À Maurice à Courtavenel, Mme Sand écrit aussi à propos de Leroux (à la fin d’une lettre, où elle raconte à son fils l’excur-

  1. Cette lettre est encore erronément datée de « juin 1844 », dans la Correspondance. Mme Sand y fait allusion, entre autres, aux pluies et aux inondations qui désolèrent les environs de Nohant en l’été de 1845, qui y occasionnèrent de vrais désastres et par suite du débordement des rivières empêchèrent les Viardot de partir pour Paris à la date fixée pour leur départ. On a de plus omis les dernières lignes de cette lettre : « Ma lettre est retardée de quelques heures, Viardot s’en charge. » Or, les Viardot ne purent pas faire leur séjour habituel à Nohant en 1844 ; en 1845, ils quittèrent le château en juillet, plus tard ce fut Maurice qui fit un séjour chez eux, à Courtavenel, Mme Viardot se rendit après aux fêtes en l’honneur de Beethoven à Bonn. Tous ces faits sont relatés dans les lettres de Chopin à sa sœur, datées du 20 juillet et d’octobre 1845. Dans cette seconde lettre, il parle encore d’une excursion à Boussac, de l’imprimerie et de la machine de Leroux, qui imprimait « un nouveau journal intitulé l’Éclaireur » et de ses engouements éternels pour de nouvelles idées et de nouveaux projets, qu’ « il commençait toujours et n’achevait jamais entièrement », et aussi de ce que cette machine « a déjà coûté à Leroux, ainsi qu’au propriétaire de M. Coco (le chien de Mme Sand), et à ses autres amis plus de dix mille francs », ou même « plusieurs dizaines de mille francs ».

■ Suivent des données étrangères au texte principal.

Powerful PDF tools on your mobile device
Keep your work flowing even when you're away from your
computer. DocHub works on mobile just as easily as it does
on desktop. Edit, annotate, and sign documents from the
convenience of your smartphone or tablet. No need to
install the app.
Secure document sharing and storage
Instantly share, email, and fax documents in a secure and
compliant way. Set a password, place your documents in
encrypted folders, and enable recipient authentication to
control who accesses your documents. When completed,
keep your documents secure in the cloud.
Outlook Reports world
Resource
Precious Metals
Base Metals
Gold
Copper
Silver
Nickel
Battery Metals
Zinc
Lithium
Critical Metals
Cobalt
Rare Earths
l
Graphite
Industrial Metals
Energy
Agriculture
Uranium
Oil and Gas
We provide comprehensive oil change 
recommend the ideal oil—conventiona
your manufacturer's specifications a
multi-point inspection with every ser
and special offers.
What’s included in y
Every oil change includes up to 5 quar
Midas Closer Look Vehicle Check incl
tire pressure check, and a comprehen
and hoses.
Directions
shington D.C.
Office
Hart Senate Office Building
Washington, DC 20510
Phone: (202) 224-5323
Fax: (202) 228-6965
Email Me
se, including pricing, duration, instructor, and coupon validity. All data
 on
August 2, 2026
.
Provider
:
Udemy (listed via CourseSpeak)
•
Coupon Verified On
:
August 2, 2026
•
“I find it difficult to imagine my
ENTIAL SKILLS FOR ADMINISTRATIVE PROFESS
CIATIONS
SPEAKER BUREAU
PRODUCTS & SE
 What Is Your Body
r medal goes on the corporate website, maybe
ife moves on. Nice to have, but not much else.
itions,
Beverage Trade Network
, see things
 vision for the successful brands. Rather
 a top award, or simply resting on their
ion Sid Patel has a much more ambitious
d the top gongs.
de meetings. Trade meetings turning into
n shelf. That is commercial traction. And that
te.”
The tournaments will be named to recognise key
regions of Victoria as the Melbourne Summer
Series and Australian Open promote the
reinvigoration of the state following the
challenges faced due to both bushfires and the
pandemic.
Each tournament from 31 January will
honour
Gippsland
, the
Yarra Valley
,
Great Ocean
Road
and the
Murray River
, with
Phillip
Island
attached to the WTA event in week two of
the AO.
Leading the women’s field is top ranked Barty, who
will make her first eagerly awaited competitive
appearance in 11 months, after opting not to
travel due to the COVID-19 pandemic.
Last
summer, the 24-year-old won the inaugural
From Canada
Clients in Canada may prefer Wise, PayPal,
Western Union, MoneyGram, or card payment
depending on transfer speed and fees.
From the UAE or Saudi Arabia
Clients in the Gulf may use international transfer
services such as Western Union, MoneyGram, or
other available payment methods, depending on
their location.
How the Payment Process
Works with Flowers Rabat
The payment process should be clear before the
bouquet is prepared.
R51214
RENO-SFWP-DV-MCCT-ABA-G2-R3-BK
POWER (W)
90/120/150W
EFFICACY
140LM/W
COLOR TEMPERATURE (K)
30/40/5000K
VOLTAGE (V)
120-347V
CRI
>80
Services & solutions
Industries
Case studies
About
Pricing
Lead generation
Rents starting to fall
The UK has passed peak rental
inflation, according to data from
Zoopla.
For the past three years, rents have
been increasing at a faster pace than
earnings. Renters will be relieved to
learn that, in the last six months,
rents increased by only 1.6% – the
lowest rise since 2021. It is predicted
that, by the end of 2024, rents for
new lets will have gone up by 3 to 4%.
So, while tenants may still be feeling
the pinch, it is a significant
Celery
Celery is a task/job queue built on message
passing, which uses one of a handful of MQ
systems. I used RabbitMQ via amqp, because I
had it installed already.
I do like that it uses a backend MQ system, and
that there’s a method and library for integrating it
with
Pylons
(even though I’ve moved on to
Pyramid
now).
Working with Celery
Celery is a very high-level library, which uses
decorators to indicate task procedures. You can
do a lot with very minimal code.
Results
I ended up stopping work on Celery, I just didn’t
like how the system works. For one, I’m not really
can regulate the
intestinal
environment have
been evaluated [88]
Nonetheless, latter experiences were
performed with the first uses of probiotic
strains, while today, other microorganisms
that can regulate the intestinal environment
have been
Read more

    On retrouve de même une allusion au « déluge » de 1845 dans la lettre de Mme Sand à Poncy, du 12 septembre 1845. Il faut aussi remarquer que le numéro 1 de l’Éclaireur ne parut que le 14 septembre 1844, et que ce journal s’imprimait d’abord à Orléans, plus tard à Boussac chez Leroux, qui ne put donc s’en occuper qu’en l’été de 1845 et non pas en 1844.